When evaluating functions, you are essentially running a function using a particular input \(x\) to determine what the output or result will be. The function is a defined relationship, like an equation, that tells you exactly how to obtain the output when you know the input. In the example given, we have the function \(f(x) = 3x - 5\). To evaluate this for a specific value, such as \(x = -1\), you simply substitute \(-1\) into the function in place of \(x\).

• Substituting yields: \(f(-1) = 3(-1) - 5\).
• The resulting output is \(-8\), which means when \(-1\) is input into the function, the output is \(-8\).

This process is similar regardless of the function, which may be more complex algebraic expressions like \(g(x) = 2 - x^2\). Evaluating \(g(x)\) for \(x = 2\) involves substituting the value into the function:

• Calculation becomes \(g(2) = 2 - (2)^2 = -2\).

By evaluating functions, you can find out what values the function takes at specific arguments, which is crucial for further calculations like composition.

Algebraic functions are expressions including variables like \(x\) that work according to algebraic rules. In our example, \(f(x) = 3x - 5\) and \(g(x) = 2 - x^2\) are algebraic functions. They consist of constants, variables, and operations of addition, subtraction, multiplication, division, and powers.

• In \(f(x) = 3x - 5\), '3x' represents a linear transformation, and '-5' adjusts this output.
• In \(g(x) = 2 - x^2\), '2' is a constant and '\(-x^2\)' represents a quadratic transformation.
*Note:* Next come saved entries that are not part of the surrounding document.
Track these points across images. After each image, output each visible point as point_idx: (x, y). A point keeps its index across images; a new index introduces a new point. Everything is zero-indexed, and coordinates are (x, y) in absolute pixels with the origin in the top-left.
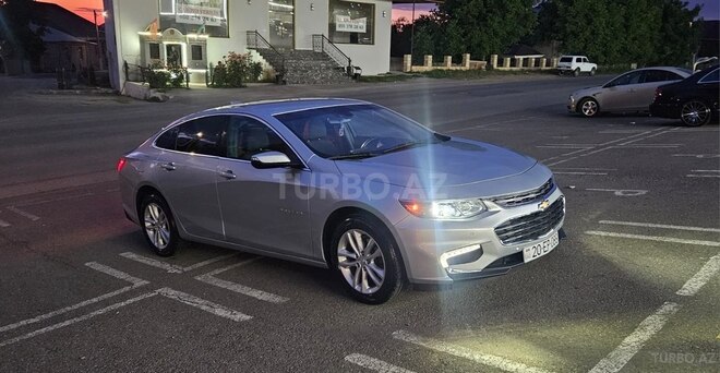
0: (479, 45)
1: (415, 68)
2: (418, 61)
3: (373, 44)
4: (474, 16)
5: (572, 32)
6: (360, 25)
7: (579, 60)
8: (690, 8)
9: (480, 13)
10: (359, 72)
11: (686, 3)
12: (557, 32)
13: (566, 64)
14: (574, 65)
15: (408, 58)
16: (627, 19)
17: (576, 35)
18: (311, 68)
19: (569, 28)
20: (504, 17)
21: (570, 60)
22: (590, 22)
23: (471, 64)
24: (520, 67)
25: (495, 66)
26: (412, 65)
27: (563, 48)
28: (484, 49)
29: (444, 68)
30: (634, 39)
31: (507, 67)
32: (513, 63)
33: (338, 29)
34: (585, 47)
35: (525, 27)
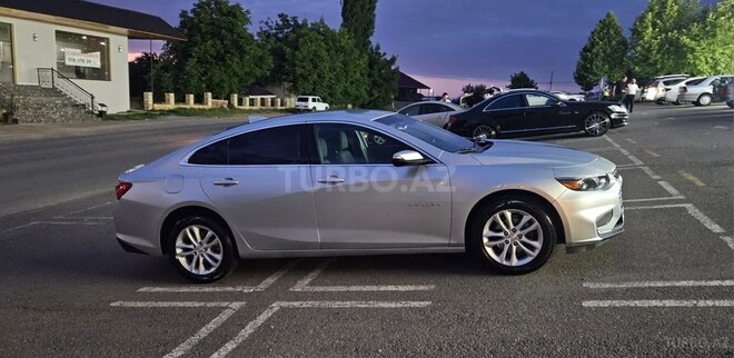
0: (218, 85)
1: (158, 107)
2: (159, 98)
3: (109, 80)
4: (212, 56)
5: (301, 75)
6: (94, 60)
7: (314, 100)
8: (388, 58)
9: (218, 52)
10: (104, 109)
11: (385, 54)
12: (287, 74)
13: (303, 103)
14: (311, 105)
15: (149, 96)
16: (345, 65)
17: (305, 79)
18: (44, 105)
19: (299, 71)
20: (241, 58)
21: (306, 100)
22: (315, 67)
23: (213, 103)
24: (258, 106)
25: (236, 105)
26: (154, 102)
27: (294, 90)
28: (223, 87)
29: (188, 107)
30: (352, 83)
31: (247, 106)
32: (252, 102)
33: (67, 63)
34: (314, 89)
35: (261, 68)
Understanding how to manipulate these expressions is key to both evaluating individual function values and performing advanced operations like function composition, where you use the output of one function as the input for another.
Using algebraic functions allows you to model a wide variety of mathematical scenarios and solve many different types of problems. They are the backbone of many areas of mathematics, providing a clear way to represent relationships between varying quantities.
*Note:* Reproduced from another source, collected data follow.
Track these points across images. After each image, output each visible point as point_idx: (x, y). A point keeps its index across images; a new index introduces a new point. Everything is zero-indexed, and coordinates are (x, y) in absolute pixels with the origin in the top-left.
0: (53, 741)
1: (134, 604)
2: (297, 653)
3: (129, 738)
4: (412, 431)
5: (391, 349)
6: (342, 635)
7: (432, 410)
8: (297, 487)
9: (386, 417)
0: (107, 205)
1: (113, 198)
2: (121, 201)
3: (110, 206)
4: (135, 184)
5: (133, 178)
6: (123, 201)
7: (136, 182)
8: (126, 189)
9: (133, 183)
Composite functions involve combining two functions into one. This is what we mean with expressions like \((f \circ f)(x)\) or \((g \circ g)(x)\), pronounced "f composed with f" or "g composed with g." In a composite setup, you use the result of one function as the input for another.

• For \((f \circ f)(-1)\), first evaluate \(f(x)\) at \(x = -1\), giving \(-8\).
• Then, use this result to evaluate \(f(x)\) again: \(f(-8) = -29\).

Composite functions are useful in scenarios where processes happen in sequence, and each stage depends on the previous one. They are particularly valuable in applied mathematics and various engineering fields. Understanding how to compute and utilize composites extends your ability to relate multiple stages of transformations and calculations.